Wednesday, March 16, 2016

Old thoughts, from November

[This was written the week after the Paris terrorist attacks)

We happened to be at the airport Friday night. We walked by a group of people, congregated under a television, watching the screen intently. I noticed that seated across from the TV, also watching intently, was a Canadian soldier. Dressed in his fatigues. Watching.

Before I looked at the screen I had that awful, sick feeling that since 9/11 I've had too often. The pit in the bottom of my stomach convulses. The sudden, intense worry.

I could see the ticker rolling across the bottom, I could see shadowy video of police.
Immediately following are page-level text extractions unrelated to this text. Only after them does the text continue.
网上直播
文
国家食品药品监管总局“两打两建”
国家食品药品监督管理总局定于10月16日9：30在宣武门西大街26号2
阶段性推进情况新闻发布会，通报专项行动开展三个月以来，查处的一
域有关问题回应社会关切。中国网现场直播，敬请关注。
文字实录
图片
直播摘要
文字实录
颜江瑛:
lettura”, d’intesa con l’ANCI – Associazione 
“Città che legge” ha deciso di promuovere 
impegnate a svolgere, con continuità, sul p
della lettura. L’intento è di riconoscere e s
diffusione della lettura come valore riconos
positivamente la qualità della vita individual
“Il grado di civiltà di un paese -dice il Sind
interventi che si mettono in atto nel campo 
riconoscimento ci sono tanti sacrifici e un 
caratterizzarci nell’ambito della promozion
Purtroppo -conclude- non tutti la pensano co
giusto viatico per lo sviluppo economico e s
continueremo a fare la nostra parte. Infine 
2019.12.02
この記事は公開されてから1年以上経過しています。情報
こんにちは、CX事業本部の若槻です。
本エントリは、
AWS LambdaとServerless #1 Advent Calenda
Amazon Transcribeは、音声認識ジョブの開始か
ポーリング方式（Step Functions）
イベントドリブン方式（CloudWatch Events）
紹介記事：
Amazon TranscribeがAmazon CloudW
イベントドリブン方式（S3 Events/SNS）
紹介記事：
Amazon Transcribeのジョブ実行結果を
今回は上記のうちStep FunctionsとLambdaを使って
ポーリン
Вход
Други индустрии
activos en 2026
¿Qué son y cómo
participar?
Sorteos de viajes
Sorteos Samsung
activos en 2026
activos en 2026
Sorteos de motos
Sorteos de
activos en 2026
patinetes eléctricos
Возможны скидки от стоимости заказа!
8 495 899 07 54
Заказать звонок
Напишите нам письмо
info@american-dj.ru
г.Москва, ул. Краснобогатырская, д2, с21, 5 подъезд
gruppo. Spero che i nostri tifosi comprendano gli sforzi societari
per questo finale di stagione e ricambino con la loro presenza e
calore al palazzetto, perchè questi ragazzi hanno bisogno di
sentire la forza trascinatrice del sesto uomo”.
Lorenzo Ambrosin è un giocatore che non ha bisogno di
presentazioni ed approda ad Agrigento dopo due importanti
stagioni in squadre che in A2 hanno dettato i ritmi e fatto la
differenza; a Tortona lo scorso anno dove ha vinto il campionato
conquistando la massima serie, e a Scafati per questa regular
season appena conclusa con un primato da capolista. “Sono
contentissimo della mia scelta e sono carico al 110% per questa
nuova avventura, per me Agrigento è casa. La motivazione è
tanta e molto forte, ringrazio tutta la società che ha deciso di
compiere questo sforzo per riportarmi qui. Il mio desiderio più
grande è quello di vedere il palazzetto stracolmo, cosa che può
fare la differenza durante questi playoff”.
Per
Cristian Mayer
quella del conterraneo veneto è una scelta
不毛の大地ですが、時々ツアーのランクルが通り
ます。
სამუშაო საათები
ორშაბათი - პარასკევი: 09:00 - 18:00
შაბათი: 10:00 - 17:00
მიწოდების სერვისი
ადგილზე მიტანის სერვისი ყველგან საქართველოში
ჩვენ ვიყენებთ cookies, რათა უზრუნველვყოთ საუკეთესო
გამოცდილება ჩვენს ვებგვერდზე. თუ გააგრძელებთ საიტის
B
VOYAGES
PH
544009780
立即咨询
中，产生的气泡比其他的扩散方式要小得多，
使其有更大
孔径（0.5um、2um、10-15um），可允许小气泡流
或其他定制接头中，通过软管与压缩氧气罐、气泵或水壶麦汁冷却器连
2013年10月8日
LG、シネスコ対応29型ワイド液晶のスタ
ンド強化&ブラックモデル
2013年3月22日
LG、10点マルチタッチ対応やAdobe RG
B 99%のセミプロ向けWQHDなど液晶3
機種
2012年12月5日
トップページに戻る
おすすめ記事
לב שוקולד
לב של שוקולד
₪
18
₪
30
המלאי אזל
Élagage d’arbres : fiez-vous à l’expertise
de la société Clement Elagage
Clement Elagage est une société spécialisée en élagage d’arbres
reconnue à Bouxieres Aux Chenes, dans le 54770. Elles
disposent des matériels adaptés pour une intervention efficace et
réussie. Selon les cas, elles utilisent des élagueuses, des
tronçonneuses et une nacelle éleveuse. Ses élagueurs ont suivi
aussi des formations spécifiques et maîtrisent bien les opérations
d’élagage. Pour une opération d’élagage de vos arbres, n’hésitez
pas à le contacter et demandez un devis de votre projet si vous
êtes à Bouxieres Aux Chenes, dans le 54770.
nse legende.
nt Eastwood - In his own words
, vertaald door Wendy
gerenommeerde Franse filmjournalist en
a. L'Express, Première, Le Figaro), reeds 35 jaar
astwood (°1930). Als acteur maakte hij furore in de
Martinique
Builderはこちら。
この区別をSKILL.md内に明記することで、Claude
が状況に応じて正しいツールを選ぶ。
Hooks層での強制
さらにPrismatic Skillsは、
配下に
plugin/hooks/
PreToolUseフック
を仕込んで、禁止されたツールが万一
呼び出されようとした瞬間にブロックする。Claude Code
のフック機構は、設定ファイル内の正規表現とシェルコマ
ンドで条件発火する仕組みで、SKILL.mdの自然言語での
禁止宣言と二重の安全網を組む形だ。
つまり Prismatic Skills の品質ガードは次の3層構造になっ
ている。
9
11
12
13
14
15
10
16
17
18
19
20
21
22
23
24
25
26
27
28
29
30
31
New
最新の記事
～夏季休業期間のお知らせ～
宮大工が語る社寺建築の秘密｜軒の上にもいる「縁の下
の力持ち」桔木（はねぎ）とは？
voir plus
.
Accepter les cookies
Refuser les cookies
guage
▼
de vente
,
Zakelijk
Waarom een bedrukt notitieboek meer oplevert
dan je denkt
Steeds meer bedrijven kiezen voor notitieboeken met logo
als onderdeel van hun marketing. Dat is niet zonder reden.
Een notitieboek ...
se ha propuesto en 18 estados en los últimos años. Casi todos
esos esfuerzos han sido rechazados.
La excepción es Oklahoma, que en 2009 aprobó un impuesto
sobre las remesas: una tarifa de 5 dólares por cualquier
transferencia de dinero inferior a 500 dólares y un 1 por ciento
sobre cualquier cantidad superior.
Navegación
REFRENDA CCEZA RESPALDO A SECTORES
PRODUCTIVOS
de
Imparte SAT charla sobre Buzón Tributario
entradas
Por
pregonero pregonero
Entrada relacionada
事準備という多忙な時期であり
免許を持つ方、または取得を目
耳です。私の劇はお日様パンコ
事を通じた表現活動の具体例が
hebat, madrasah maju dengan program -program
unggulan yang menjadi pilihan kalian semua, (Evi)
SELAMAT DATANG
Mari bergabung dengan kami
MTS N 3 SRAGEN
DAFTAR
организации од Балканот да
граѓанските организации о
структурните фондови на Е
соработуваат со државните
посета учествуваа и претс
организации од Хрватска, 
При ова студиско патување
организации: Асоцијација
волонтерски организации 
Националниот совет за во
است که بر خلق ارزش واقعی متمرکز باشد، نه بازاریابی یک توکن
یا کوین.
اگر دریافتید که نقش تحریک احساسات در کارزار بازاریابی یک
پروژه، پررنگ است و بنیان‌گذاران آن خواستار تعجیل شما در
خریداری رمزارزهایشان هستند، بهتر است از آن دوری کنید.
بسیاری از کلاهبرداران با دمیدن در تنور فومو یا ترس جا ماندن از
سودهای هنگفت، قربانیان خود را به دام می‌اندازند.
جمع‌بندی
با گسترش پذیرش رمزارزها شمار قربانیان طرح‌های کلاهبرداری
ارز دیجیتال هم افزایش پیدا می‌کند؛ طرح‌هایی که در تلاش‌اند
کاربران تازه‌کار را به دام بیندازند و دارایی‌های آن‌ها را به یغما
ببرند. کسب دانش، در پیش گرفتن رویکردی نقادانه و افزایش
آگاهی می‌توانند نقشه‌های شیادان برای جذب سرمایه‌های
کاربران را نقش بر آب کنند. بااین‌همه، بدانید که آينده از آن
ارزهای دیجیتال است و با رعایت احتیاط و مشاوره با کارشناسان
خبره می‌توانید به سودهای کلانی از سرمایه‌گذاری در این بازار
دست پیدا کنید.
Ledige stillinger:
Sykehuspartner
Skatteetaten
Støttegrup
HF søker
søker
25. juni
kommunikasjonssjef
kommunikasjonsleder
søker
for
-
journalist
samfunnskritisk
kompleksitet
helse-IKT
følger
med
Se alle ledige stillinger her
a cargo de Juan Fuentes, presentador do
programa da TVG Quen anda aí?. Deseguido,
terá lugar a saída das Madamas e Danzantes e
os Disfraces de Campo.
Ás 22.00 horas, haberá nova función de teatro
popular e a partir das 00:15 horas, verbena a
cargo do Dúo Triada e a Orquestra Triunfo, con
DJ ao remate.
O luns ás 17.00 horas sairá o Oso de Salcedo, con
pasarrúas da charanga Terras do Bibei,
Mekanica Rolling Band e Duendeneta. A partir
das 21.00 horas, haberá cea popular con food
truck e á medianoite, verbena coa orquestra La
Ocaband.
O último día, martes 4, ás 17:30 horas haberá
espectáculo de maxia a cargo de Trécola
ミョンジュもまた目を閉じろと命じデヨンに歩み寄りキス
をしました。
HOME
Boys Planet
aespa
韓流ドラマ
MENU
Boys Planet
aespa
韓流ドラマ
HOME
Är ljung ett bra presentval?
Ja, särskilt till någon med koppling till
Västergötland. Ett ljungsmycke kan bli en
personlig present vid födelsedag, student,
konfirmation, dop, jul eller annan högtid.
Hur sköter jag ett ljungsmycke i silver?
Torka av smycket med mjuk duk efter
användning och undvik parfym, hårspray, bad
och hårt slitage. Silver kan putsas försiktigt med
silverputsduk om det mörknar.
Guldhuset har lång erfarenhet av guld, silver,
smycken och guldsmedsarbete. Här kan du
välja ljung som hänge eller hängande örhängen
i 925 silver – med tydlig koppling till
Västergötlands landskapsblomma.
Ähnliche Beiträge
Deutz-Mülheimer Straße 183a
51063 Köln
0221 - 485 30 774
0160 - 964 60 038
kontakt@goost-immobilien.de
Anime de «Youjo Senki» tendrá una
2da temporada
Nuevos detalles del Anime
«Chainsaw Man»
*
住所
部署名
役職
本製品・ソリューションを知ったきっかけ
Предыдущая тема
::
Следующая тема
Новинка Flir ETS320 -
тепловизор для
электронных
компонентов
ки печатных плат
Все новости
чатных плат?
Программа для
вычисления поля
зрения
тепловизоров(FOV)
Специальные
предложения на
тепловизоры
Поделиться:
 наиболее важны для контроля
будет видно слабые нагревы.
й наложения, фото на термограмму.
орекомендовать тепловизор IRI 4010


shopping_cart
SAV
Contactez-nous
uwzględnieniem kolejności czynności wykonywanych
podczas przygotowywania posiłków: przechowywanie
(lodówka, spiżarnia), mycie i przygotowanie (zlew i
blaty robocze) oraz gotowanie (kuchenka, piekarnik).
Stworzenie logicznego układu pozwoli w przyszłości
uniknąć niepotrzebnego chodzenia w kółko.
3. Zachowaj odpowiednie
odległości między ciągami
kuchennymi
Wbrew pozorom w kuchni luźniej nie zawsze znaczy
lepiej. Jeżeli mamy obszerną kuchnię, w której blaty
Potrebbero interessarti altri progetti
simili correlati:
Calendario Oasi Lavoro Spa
The screen changed to a shot of a soccer stadium, packed with people and I pushed Stella ahead, don't look, I said fiercely. And even though I had only caught a glimpse I knew something awful had happened, something terrible, again, and tears welled up in my eyes and my face was hot. I choked it back down, no point in crying in an airport, making Stella afraid. More afraid, I guess. She's already afraid. They practice lockdowns in her school. She handed the kindergartens out the bus window. She reads the news. My four year old was playing with a friend and I heard them recently, deciding what to play. Let's play lockdown, one said to the other. Sure, they agreed. Four year old explained later, lockdown means if you are in the bathroom there is a stranger danger in the school and you do not wash your hands. That was shocking to her, the not washing hands. She previously couldn't imagine a world where you wouldn't wash your hands after going to the bathroom.

We were at the airport, where an Air France flight departed later, after spending a few days in Toronto. And before this even happened, I had wondered. Am I crazy, taking my daughter to a big city on Remembrance Day? Is that like, asking for something? We went to a basketball game, and they had a ceremony honouring some World War II soldiers and I thought, here, this is where they would attack, here. Now. But we stayed, and enjoyed, and lived, and I was shivering with a level of gratitude for that. And a sense of unknown that I'm not sure has permeated our world, our safe, war free world, for many many years, was present. And to be honest, I'm not sure that low level vibration of fear has exactly left.*

*I can state now, 4 months later, that it has not.